Public defender Peter Liguori, standing at his client’s bedside, opened the hearing by telling state Judge Regina Caulfield that the defendant asked his name be corrected to Rahimi. The suspect’s last name had been previously released by authorities as Rahami.
Liguori entered the not guilty plea to New Jersey charges on behalf of his bed-ridden client, who only answered “yes” in a barely audible voice in response to a number of questions from the judge.
Rahimi is charged with five counts of attempted murder of a law enforcement officer stemming from the Linden incident.
He also is charged with second-degree unlawful possession of a weapon and second-degree possession of a weapon for an unlawful purpose.
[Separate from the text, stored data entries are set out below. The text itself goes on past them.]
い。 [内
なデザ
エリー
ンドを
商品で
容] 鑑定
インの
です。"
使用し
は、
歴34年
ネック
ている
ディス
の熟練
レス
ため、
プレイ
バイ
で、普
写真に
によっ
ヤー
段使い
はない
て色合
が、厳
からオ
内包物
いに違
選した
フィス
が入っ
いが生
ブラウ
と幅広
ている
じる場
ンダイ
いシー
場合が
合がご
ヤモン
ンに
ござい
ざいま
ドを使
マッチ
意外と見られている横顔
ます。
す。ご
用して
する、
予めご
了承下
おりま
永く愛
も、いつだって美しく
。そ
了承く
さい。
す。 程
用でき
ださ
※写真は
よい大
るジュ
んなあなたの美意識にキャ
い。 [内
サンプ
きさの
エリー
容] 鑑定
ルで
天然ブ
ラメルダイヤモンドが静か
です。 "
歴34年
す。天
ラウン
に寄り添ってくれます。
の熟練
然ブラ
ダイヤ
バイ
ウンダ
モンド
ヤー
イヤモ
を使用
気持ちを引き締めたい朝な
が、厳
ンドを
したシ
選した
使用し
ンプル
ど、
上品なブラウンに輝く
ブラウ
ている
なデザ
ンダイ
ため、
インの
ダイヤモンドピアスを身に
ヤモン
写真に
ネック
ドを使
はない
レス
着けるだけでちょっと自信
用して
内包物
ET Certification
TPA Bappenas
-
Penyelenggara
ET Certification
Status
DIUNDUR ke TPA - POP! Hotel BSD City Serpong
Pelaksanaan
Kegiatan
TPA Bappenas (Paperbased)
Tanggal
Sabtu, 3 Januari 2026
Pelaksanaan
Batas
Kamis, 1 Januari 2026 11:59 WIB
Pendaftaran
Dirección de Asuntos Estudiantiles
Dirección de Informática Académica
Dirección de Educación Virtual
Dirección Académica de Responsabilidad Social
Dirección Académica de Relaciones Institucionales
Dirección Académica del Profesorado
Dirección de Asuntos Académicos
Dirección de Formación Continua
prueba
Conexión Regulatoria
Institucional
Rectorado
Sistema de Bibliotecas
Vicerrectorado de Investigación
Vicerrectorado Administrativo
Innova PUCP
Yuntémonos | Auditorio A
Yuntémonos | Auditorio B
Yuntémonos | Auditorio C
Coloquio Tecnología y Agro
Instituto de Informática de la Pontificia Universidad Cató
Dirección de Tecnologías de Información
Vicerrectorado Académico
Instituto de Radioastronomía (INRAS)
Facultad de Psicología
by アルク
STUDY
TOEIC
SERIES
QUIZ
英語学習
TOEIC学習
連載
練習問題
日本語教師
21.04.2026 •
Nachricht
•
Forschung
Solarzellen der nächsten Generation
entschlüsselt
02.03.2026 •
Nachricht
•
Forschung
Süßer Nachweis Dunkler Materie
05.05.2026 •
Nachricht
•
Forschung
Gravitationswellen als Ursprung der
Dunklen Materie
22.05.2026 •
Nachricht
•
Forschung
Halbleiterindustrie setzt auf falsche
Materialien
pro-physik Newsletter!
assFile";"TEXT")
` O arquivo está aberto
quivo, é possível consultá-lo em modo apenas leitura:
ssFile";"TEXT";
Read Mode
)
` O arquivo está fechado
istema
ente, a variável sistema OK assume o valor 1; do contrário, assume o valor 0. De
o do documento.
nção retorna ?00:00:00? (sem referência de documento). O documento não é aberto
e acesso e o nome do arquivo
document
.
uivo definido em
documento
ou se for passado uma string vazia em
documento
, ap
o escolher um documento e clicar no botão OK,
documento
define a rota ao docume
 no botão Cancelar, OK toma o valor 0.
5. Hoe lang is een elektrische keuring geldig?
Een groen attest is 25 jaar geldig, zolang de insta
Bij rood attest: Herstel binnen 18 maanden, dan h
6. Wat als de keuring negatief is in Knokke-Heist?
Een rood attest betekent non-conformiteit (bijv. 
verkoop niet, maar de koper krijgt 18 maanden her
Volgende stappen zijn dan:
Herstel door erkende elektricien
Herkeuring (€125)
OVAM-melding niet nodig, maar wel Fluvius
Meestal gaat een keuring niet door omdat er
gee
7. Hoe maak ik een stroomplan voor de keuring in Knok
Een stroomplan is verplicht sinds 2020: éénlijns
Rahimi is being held on a bail of $5.2 million on the state charges.
In addition, Rahimi was charged in federal court with four counts: use of weapons of mass destruction, bombing a public place, destruction of property and use of a destructive device. Those allegations were not part of Thursday’s proceedings.
Authorities said Rahimi detonated bombs the morning of Sept. 17 near the start of a Marine Corps charity run in Seaside Park, New Jersey, and that night in New York’s Chelsea neighborhood. An unexploded pressure cooker bomb was found several blocks away from the site of the Chelsea blast.
Nobody was hurt in the first blast, but the explosion in Chelsea injured 29 people.
The night of September 18, a backpack with five bombs inside was found in a wastebasket outside near a rail station in Elizabeth, New Jersey, about 16 miles from New York City.
A regionwide manhunt was launched and Rahimi was arrested the morning of Sept. 19 after the shootout with police in Linden. Two officers were wounded.
The defendant is a US citizen who was born in Afghanistan and had visited the Mideast several times in recent years, authorities said.
Rahimi first came to the United States in 1995 and became a naturalized citizen in 2011. He had been living with his family in New Jersey.
Complaints filed in federal court in Manhattan and New Jersey contain details from the investigation and Rahimi’s handwritten journal, which was damaged in the police shootout.
The federal complaint describes how he came to Manhattan about two hours before the first blast on West 23rd Street in Chelsea, but does not explain a three-hour gap from then to when he is believed to have left the city via the Lincoln Tunnel at approximately 11:30 p.m., around the same time the New York Police Department and New York mayor held their first news conference regarding the incidents.
Rahimi was captured after the owner of a bar in Linden found him sleeping in the doorway of his bar. Harinder Bains, owner of Merdie’s Tavern, said he was watching CNN on his laptop from another business across the street. At first, he thought he was some “drunk guy” resting in the vestibule. Then, he recognized Rahimi and called police.